Description
An introductory course connecting students to the most recent developments in the fields of data science and machine learning. The goal of this course is to present in detail the fundamental mathematical ideas behind the data science concepts. In our vision this journey leads naturally to the foundations of machine learning. Students will learn about Exploratory Data Analysis, training, testing and validation, supervised and unsupervised learning, classification and clustering, regression analysis.
Prerequisites
Minimum grade of C- in MATH241 or MATH340; and minimum grade of C- in MATH240, MATH461 or MATH341; and minimum grade of C- in STAT400 or STAT410
Level of Rigor
Standard
Sample Textbooks
Instructor notes
Applications
Data Science, Machine Learning, Economics, Bioinformatics
If you like this course, you might also consider the following courses
MATH416, MATH420, MATH464, STAT430, STAT440
Additional Notes
Students interested in grad school in STAT should consider this course
Topics
Preprocessing and Data Munging/Wrangling.

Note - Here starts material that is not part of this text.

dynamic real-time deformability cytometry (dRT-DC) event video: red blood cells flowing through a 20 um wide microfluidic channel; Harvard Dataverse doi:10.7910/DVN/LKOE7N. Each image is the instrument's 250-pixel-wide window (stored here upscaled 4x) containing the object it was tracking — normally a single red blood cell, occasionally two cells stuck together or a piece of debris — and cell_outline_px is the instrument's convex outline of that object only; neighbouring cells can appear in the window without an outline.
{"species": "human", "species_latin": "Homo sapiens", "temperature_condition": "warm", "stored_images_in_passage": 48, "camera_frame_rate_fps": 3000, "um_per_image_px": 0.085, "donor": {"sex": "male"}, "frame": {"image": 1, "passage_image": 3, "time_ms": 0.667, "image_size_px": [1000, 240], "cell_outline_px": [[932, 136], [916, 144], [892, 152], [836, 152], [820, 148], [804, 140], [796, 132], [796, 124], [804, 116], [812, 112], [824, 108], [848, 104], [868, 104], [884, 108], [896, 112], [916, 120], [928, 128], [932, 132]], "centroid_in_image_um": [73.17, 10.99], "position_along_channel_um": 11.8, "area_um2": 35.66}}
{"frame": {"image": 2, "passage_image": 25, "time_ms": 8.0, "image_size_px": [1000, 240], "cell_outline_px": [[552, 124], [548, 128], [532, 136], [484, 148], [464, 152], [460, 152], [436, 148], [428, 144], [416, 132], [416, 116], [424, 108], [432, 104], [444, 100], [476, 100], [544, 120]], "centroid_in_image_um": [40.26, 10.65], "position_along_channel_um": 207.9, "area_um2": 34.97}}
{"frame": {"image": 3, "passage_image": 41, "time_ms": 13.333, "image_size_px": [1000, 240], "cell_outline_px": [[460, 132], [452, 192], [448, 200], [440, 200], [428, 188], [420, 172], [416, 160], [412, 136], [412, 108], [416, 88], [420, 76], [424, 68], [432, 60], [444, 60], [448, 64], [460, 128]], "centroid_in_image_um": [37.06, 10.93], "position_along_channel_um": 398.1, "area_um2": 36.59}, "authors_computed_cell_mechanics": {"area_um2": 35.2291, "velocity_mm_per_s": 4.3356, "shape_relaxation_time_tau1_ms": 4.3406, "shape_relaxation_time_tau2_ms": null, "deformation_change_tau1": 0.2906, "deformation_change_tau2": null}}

Normalization. Outliers. Summary Statistics. Regression analysis. Linear models. Least squares. Training, test, and validation datasets. Underfitting. Overfitting. Interpolation and Extrapolation of Data. Support Vector Machines. Linear SVM. Hard and Soft Margin. Kernel trick. Mercer's theorem. Nonlinear SVM. Supervised Learning. Classification. Binary and multiclass classification. Linear classifiers. Nearest neighbors. Unsupervised Learning. Clustering. Centroid-based clustering. K-means. Hierarchical clustering. Decision Trees. Regularization. Data Compression. Dimensionality Reduction. Principal Components. Feature extraction.